Smoke On Go

Land at the nearest suitable airport

As part of an airliner’s certification process, the manufacturers take into account what the likelihood of non-normal operation of that aircraft’s various components and systems would be. The process is rigorous and scientific.

As part of an airliner’s certification process, the manufacturers take into account what the likelihood of non-normal operation of that aircraft’s various components and systems would be. The process is rigorous and scientific. Manufacturing standards, testing, in-service evidence and conventional wisdom all play a part as well. If there is a possibility or probability of a non-normal operation of a component or system triggering an event that requires attention from the flight crew, however small or insignificant it might appear to be, a procedure for how the flight crew should deal with that non-normal event will be written and included in the pilot’s Quick Reference Handbook (QRH).

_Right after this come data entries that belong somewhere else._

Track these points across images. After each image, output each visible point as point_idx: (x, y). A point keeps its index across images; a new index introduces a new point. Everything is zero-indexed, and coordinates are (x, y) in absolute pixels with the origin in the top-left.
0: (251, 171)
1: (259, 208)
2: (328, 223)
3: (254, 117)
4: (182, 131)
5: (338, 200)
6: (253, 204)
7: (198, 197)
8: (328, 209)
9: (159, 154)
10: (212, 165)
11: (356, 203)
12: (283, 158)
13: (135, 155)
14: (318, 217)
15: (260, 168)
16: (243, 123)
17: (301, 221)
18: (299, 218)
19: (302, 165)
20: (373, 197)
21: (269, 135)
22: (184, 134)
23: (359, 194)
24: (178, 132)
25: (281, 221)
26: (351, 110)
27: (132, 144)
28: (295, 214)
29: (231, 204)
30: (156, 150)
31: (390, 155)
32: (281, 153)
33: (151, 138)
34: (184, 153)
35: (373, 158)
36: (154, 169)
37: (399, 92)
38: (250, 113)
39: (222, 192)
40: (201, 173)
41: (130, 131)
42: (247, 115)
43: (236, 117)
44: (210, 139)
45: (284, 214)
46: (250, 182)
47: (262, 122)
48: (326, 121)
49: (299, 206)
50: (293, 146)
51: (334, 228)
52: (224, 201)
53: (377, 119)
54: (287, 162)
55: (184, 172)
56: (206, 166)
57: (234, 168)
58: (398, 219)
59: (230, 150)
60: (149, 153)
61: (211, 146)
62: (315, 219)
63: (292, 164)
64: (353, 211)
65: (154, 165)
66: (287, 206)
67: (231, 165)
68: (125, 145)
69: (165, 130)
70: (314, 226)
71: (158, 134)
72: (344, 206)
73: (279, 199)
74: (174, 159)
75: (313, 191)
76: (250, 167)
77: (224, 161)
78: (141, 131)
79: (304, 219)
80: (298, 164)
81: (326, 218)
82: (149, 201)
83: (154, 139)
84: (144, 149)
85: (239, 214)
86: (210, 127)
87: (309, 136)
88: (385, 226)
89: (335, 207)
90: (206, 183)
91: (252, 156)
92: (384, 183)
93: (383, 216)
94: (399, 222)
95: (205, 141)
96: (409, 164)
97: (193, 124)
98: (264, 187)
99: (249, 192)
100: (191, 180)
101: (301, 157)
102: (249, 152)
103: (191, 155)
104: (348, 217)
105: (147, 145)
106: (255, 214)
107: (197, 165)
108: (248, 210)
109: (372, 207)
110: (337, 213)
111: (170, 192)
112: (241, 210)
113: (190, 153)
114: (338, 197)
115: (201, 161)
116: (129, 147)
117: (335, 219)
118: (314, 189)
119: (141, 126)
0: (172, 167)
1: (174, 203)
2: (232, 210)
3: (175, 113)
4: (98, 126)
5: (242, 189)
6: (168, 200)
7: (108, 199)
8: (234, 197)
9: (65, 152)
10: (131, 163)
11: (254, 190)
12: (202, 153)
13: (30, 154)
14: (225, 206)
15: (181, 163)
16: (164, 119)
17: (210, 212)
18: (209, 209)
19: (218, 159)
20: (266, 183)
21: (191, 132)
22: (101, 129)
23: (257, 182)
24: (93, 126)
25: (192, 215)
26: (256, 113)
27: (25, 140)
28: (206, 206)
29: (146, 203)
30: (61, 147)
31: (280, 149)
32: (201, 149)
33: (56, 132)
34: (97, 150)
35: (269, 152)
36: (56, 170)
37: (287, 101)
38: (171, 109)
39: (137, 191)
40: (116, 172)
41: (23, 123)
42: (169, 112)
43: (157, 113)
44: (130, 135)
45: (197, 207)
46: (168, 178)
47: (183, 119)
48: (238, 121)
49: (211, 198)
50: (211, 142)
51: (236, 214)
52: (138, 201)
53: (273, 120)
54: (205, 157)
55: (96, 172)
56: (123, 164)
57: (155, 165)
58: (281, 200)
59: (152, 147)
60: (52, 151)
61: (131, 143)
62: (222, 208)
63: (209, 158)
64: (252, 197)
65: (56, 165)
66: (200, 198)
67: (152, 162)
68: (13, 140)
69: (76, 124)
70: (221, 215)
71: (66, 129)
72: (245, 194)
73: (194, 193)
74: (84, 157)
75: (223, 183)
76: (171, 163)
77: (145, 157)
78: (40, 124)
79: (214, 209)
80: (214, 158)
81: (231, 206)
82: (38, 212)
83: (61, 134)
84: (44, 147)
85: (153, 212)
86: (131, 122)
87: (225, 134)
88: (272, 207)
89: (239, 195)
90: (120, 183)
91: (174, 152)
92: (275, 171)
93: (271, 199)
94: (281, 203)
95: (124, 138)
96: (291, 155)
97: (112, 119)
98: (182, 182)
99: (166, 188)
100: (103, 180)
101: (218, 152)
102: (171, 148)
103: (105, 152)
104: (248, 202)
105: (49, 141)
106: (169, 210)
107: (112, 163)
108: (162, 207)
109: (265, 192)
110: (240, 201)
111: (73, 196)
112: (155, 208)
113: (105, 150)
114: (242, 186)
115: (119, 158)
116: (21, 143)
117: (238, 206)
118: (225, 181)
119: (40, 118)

Both pilots have a Quick Reference Handbook

Both the Captain and the Co-Pilot have their own QRH’s. They are located in pouches on each side of the centre pedestal of the cockpit. The books are robust and well printed and their indexing is extremely good. They have a general alphabetical index and then there is also an easy means of accessing any one of the fifteen or so different aircraft systems. A sub-index within a particular system’s chapter then leads the pilots directly to the malfunction that actually exists.

A checklist is written for every possible conceivable non-normal situation.

Most jet airliners have QRH’s that have as many as 250 listed “non-normals” that could occur. Some of these could be very simple and the checklist could have as little as two written lines that will suffice to restore the system to normal. On the other hand there are also malfunctions that are very serious in nature and that might even need to be treated as emergencies. The point is that for virtually every technical problem that could manifest, there is a laid down procedure that must be followed. This will also prevent any “knock on” effects down the line because of the failure of a crew to take further implications of the failure into consideration.

One of the twin jet airliners I am familiar with has 255 written procedures in its QRH. Of these, 17 are regarded as being of emergency status. The associated procedures for these require immediate action from the pilots. Such emergencies would, for example, be related to engine failures, fires, smoke or fumes anywhere in the aircraft, or the loss of pressurization, to name only a  very few. Pilots are obliged to commit these procedures to memory and to be able to execute whatever actions that are specified by recall. In the QRH Index, these particular checklists are all printed in a bold font.

The checklist will state very clearly when a landing at the nearest suitable airport must be planned.

Going one step further, still in the same aircraft’s QRH, there are about 27 QRH checklists that state that the flight crew should PLAN TO LAND AT THE NEAREST SUITABLE AIRPORT. In general the situations requiring the pilots to do this include, but are not limited to:- An engine failure, fire or smoke that continues, only one of the three electrical power sources remaining, only one of the three hydraulic systems remaining, fuel leakages, fuel contamination and structural problems that lead to a loss in cabin pressurization. 

On some aircraft, where checklist items are presented electronically on a centralised aircraft monitoring system, the equivalent message will be an amber coloured “LAND ASAP”. In a previous tutorial, the “60 minute rule” was discussed. It is now plain to see where it originated from and why the rules regarding both the adequacy and suitability of en-route airports are so important.

What it means to have to land immediately.

We now go another step further and deeper into the QRH. Since the dangers and horrors of an on-board fire cannot be overemphasised, the checklists related to smoke, fire or fumes start with an initial warning that says A DIVERSION MAY BE NEEDED.  Once the procedures to deal with the occurrence are in progress and  if it becomes evident that suppression of the problem might not happening as quickly or as successfully as it should be, or maybe even not all, another statement is made…DIVERT TO THE NEAREST SUITABLE AIRPORT WHILE CONTINUING THE CHECKLIST. The task of getting the aircraft safely down onto the ground is now becoming a huge priority. Following on immediately after this statement the QRH says CONSIDER AN IMMEDIATE LANDING IF THE SMOKE, FIRE OR FUMES SITUATION BECOMES UNCONTROLLABE.

The electronic presentation of this message is also simply “LAND ASAP”,  but the colour is in red. Either way, both the QRH messages and the electronic messages say the same thing. An immediate landing implies that the adequacy and suitability of airports is no longer an imperative. The first choice should then be to route to a runway, wherever there is one that is long enough but not necessarily wide or strong enough. Within our country, the sort of airfields to aim for would be those such as Parys, Potchefstroom, Witbank, Middleburg, Welkom, Jagersfontein, Beaufort West, Worcester, Plettenburg Bay, Margate…Wherever! In a really severe situation without any reasonable options, the flight crew might need to consider an off-airport landing on such areas as open farmland or a salt pan. Ditching also becomes a viable option, and yes, there is a checklist for ditching!